What it means from my balcony

For those of us who observe, the practical takeaway is straightforward. If these three models are right, we’ve passed solar maximum. Solar Cycle 25 turned out stronger than most 2020-era predictions suggested — the “surprisingly active” stretch that solar observers have been talking about for the past year. From here, activity tapers.

By 2028–2029, expect fewer sunspot groups, fewer large flares, and — for aurora chasers at mid-latitudes — fewer Kp ≥ 5 nights. The big geomagnetic storms of 2024–2025 are probably the cycle’s peak output.

The flip side: a quieter Sun means darker skies for deep-sky work.

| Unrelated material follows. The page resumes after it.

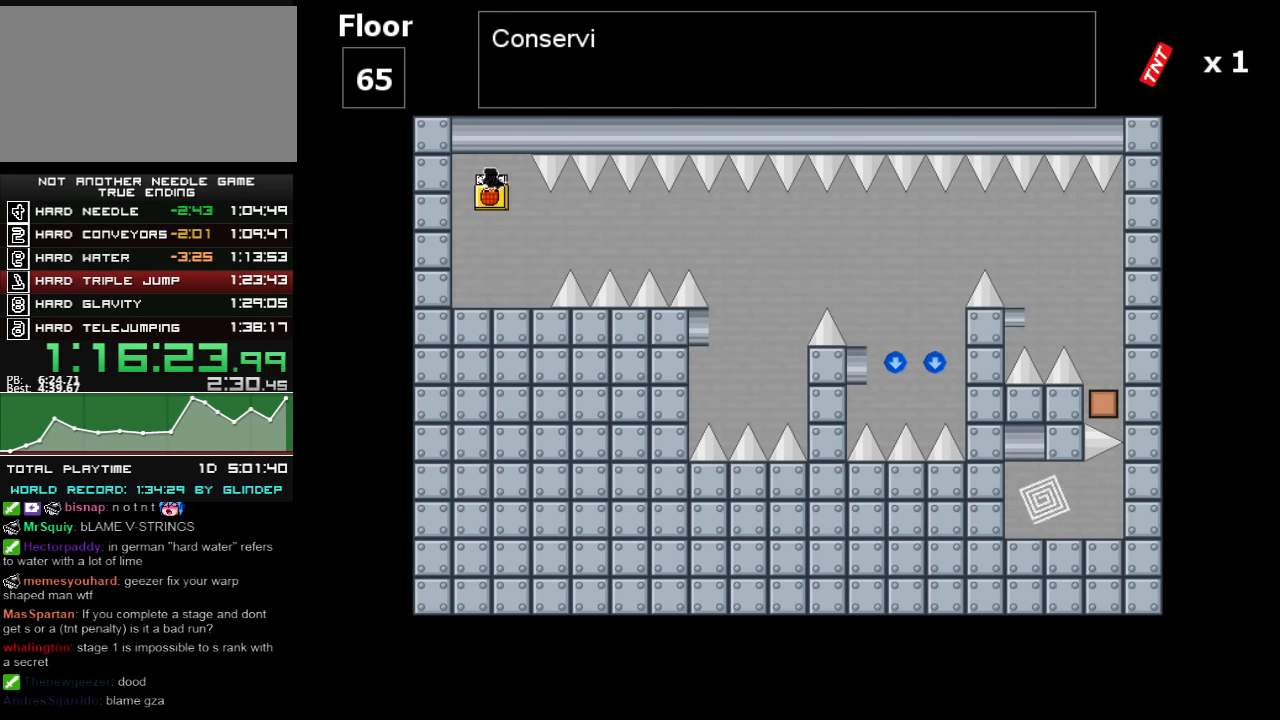
{"keys": ["right"], "events": [[320, "right", "up"], [480, "right", "down"]]}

From Troodos at 1,700 m the zodiacal light is already obvious by 04:30 local time in spring; approaching minimum it’ll only sharpen. And the next uptick, Solar Cycle 26, probably won’t start climbing until the early 2030s.

The ML pattern in solar physics

What I find most interesting about this paper isn’t the specific prediction. It’s the methodology. LightGBM and N-BEATS are commodity tools. The feature engineering — wavelets, LOESS, FFT decomposition — is textbook signal processing. The insight was pointing them at a dataset that’s been sitting in GONG’s archive for three decades, previously analyzed almost entirely with classical fitting methods.

I keep seeing this pattern across AI × astronomy. The RAVEN exoplanet classifier I wrote about earlier this month used gradient-boosted trees — nothing exotic — and confirmed 118 planets that human vetters hadn’t reached yet. Here, three off-the-shelf models decode a 30-year acoustic time series and produce a forecast that agrees with (and adds independent information to) sunspot-based predictions.

The breakthroughs aren’t coming from novel architectures. They’re coming from researchers who know their data intimately and know which ML tool fits the signal structure. The models are the easy part. The hard part is 30 years of patient, unglamorous data collection by GONG’s six stations.

The paper is on arXiv at 2604.20802, published in Solar Physics (DOI: 10.1007/s11207-026-02660-y).